久保 これ、3人で円陣組めばいいんじゃない?

ヒャダ 組みます?

能町 円陣組んだことない。

久保 円陣組もうよ。組んだことないじゃん、人生で。

(中略)

久保 かけ声何だっけ?

ヒャダ 「こじらせ、おー」じゃないですか。

(一瞬の沈黙)

久保 こじらせーーーーっ!!!

一同 おーーーーっ!!!

(なぜか拍手が巻き起こる)

久保 私がキャプテンになってしまった(笑)。

能町 久保さんがキャプテンだよ。

(TALK-24「取り返せない失敗はありますか?」より)
——(引用おわり)——

能町 その前にヒャッくんが「こういうときはハグすればいい」と言ったんですけど、私は拒否したんですよね。

久保 私も拒否したんだよね。

能町 私、さっきマッキーとめちゃくちゃスルッとハグしましたけどね(※この座談会を収録したのは『久保みねヒャダこじらせライブ』当日で、ゲストは槇原敬之さんでした)。

ヒャダ マッキーはハグ文化の人なんですよね。

能町 向こうがあまりにも自然にハグしてくる人だと、こっちもいけちゃいます。

ヒャダ ハグの拒否から円陣に至る、そのうねりも収録されてます。

◆おばちゃん/おばあちゃんになりたい

──読み返してみると、他人との距離感についてたびたび話が出てきますね。距離感の誤インストールの話とか。他人との距離感を間違えると傷つくから怖いんだけど、かといって踏み込まないままだと、いつまでも他人と触れ合うことができないというジレンマがある。それで、行き着くのが「早くおばちゃん/おばあちゃんになりたい」だという。

ヒャダ それ、いまだに思ってますよ。

久保 でもやっぱり私、おばちゃんやおばあちゃんになる覚悟がまだ全然足りないなって。私、近所のビール屋さんにけっこう飲みに行くんですよ。一人客で。最初のうちは、あんまり会話をしないように、大人しくしていたんだけど、酔っぱらったときに、ベラベラ話す自分が出ちゃうんです。「酔っぱらった図々しい人」になってしまう。
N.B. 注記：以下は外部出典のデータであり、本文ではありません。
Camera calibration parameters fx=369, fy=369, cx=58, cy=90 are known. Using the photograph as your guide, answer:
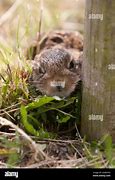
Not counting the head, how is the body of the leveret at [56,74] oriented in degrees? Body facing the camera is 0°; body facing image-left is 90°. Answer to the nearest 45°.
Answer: approximately 0°

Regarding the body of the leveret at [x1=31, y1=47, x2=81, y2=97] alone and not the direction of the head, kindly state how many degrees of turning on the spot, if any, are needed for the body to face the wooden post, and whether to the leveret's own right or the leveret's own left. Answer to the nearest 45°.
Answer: approximately 45° to the leveret's own left
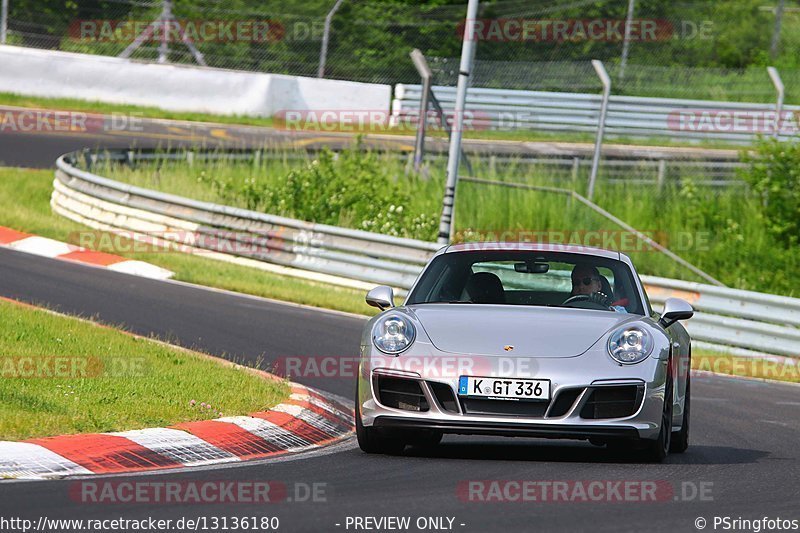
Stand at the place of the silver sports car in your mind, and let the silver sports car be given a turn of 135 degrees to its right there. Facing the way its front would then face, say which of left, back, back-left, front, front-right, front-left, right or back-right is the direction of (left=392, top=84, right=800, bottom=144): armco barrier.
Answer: front-right

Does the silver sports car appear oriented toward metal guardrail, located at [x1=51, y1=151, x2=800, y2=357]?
no

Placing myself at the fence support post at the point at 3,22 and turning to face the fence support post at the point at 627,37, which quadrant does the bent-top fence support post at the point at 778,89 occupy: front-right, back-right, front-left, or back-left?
front-right

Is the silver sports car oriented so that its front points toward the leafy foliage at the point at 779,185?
no

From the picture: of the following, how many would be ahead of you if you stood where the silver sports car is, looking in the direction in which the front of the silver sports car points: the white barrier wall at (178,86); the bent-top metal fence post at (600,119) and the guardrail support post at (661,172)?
0

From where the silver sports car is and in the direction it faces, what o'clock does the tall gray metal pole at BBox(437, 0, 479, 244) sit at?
The tall gray metal pole is roughly at 6 o'clock from the silver sports car.

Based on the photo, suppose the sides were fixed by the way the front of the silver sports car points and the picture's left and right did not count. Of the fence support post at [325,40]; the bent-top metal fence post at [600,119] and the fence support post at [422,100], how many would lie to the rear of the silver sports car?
3

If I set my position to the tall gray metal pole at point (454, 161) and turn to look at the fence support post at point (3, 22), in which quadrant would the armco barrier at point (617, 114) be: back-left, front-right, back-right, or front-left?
front-right

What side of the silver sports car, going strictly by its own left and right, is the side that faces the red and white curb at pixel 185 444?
right

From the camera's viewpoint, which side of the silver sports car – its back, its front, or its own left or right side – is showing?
front

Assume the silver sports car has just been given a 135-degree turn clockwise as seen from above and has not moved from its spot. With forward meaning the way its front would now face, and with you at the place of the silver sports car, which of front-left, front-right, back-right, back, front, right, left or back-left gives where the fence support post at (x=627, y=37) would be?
front-right

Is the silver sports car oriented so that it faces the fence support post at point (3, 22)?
no

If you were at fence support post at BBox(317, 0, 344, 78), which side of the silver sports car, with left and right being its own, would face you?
back

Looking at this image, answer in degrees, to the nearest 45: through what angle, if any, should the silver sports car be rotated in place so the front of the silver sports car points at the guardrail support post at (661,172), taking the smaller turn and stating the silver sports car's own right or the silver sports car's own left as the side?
approximately 180°

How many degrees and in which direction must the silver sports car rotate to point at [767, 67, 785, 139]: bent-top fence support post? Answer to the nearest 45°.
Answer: approximately 180°

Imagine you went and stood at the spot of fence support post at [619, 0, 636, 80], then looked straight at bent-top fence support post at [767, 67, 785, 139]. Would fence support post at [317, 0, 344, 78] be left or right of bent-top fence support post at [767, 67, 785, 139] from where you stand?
right

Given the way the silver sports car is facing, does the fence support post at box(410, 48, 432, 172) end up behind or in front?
behind

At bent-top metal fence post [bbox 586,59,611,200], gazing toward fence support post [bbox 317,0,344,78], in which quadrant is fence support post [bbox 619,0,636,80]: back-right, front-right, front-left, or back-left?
front-right

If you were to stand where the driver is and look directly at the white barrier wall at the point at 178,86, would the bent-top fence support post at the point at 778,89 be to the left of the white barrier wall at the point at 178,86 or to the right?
right
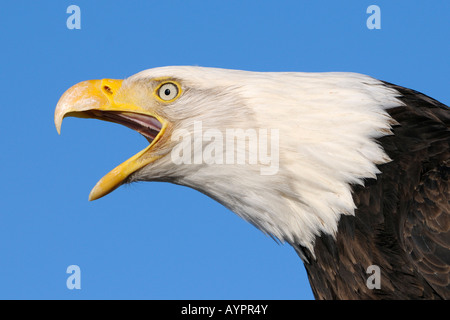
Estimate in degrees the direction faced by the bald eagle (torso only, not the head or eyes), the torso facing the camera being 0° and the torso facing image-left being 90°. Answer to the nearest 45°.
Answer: approximately 90°
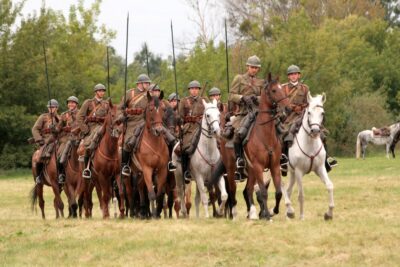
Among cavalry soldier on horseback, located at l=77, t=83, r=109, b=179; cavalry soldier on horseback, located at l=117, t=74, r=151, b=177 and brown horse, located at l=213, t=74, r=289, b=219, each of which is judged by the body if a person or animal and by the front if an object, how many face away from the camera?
0

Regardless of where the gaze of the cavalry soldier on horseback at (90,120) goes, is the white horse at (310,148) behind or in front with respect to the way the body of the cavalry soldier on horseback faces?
in front

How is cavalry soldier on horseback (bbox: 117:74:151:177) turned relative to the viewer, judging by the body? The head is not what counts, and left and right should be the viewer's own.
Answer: facing the viewer and to the right of the viewer

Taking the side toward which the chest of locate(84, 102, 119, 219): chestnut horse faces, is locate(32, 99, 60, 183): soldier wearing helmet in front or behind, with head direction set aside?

ヒャダ ということは翌日、酒うつ(反動で落ち込む)ですか?

久保 もう酒うつで。 この間、友達と飲んだ帰りに、一人でその店にビールを飲みに行ったんですよ。閉店間際に。 そしたら私が最後の客になってしまって、それで帰り際に、店員さんにおまんじゅう二つ渡しちゃった!

一同 (爆笑)

──立派におばちゃんじゃないですか(笑)。

久保 もう思い返すと、恥ずかしくて。でも本を読み返すと、「今は近所に一人で酒を飲みに行くビール屋さんがある」というのは画期的なことだよね。テラス席で犬と一緒にご飯を食べる犬友もできたし。

能町 完全に壁を破りましたね。